● **Task to carry out**: Copy nothing from the entries below except the lines from the one containing "index dip: (384, 51)" through the one containing "middle mcp: (602, 80)", and copy those exactly.

[Records from a data collection]
------------------------------
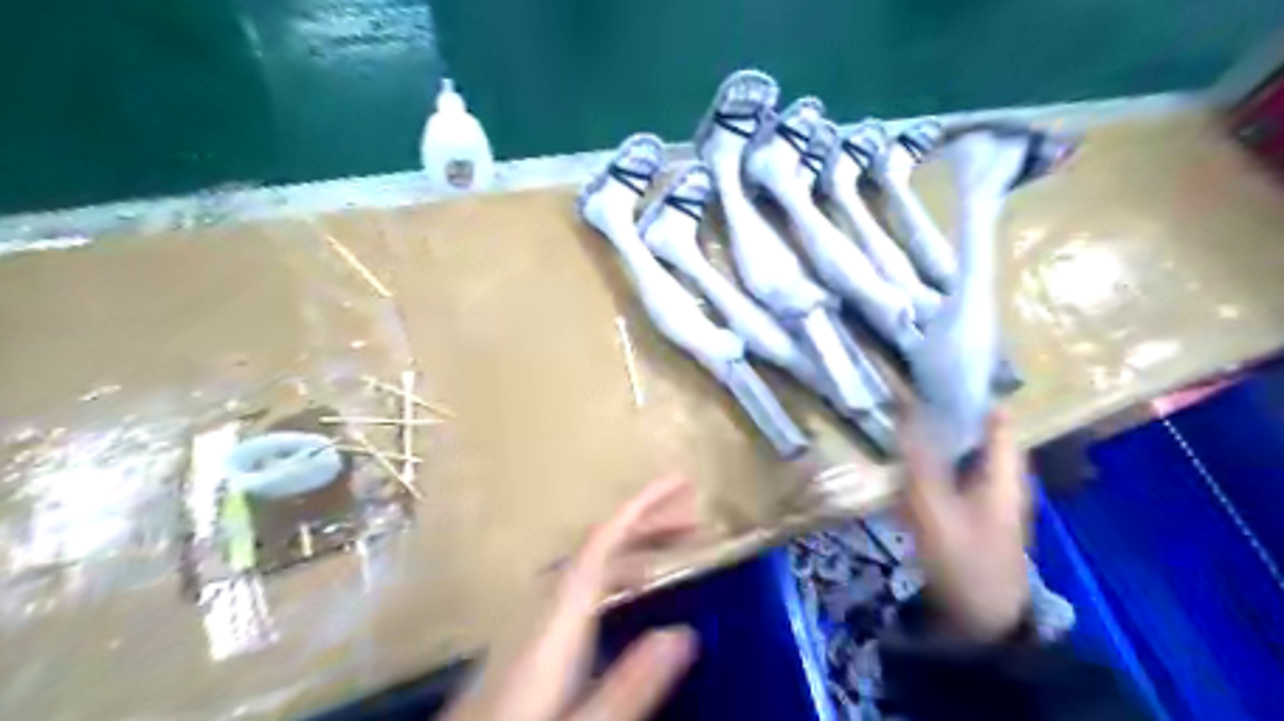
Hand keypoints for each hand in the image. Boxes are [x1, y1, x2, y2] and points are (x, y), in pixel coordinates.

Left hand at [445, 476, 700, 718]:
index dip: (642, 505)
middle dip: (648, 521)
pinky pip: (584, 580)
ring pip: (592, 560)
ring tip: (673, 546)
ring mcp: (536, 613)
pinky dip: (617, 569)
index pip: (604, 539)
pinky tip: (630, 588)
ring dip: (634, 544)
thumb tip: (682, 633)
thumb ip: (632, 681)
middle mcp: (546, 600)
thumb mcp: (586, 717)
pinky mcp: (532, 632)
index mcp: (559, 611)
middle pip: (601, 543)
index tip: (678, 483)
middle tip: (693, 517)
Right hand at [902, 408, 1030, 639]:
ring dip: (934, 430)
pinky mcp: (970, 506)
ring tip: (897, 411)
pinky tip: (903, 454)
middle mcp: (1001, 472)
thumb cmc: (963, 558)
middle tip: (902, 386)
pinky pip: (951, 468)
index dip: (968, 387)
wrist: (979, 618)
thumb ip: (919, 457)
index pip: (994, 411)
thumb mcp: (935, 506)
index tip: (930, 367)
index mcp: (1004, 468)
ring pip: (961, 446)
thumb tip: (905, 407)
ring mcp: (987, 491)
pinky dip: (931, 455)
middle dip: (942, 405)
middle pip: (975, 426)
------------------------------
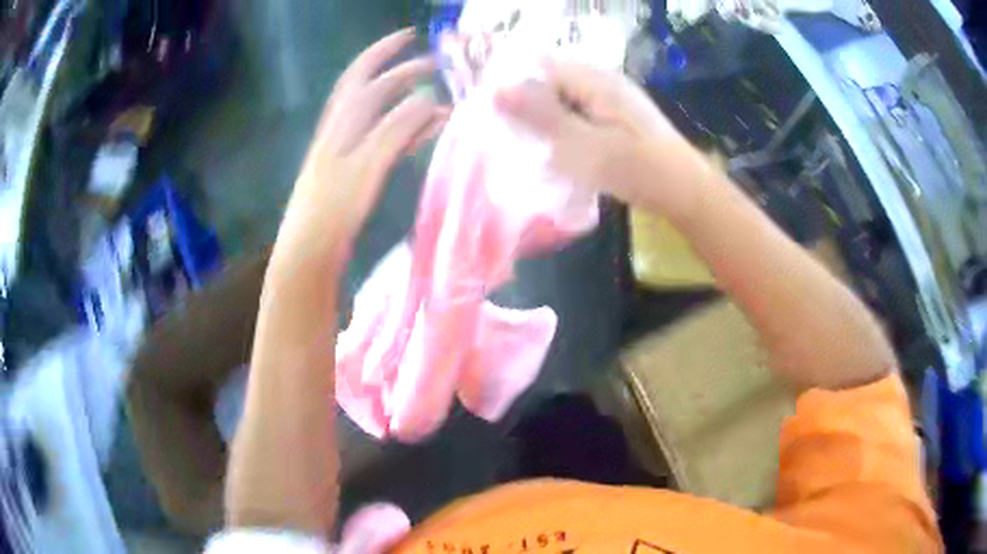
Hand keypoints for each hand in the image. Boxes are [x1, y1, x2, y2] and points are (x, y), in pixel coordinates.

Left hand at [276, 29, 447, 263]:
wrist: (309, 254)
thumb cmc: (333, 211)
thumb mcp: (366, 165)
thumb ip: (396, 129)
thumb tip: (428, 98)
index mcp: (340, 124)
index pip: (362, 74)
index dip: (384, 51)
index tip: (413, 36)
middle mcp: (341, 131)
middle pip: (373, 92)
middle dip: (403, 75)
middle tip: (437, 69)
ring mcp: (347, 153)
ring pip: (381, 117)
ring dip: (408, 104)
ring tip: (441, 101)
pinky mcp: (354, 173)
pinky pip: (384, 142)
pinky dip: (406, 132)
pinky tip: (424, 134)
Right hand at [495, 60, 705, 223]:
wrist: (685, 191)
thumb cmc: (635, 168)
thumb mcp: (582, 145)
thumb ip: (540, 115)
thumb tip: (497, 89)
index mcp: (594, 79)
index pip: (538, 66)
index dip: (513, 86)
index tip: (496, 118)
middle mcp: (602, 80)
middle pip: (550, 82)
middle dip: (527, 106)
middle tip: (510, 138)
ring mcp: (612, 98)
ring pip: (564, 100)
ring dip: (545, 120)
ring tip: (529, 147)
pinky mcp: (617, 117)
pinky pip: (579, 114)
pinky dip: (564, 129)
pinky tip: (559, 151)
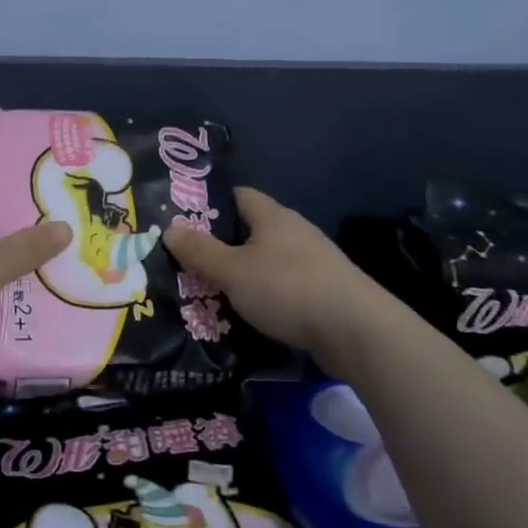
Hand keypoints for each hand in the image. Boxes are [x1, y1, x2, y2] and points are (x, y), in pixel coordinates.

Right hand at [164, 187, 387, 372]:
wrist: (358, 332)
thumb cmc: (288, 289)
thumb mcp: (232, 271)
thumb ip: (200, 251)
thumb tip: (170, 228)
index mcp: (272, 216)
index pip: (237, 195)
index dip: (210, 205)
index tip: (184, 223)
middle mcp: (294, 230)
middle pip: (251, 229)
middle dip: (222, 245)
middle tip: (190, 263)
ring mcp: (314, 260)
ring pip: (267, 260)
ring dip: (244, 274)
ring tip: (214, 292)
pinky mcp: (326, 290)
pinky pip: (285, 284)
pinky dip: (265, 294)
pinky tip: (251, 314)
------------------------------
● **Reply to the task**:
index dip: (384, 51)
index tip: (413, 36)
middle mcp: (341, 131)
middle pip: (373, 92)
middle dip: (403, 75)
middle tip: (437, 69)
ring mcp: (347, 153)
ring pip: (381, 117)
ring dip: (408, 104)
ring tip: (441, 101)
pinky mcp: (354, 173)
pinky pip: (384, 142)
pinky dip: (406, 132)
pinky tip: (424, 134)
Right hand at [495, 60, 705, 223]:
wrist: (685, 191)
thumb cmc: (635, 168)
thumb mcp: (582, 145)
thumb ip: (540, 115)
thumb tip: (497, 89)
index mcp: (594, 79)
index pip: (538, 66)
index dip: (513, 86)
index tip: (496, 118)
middle mcp: (602, 80)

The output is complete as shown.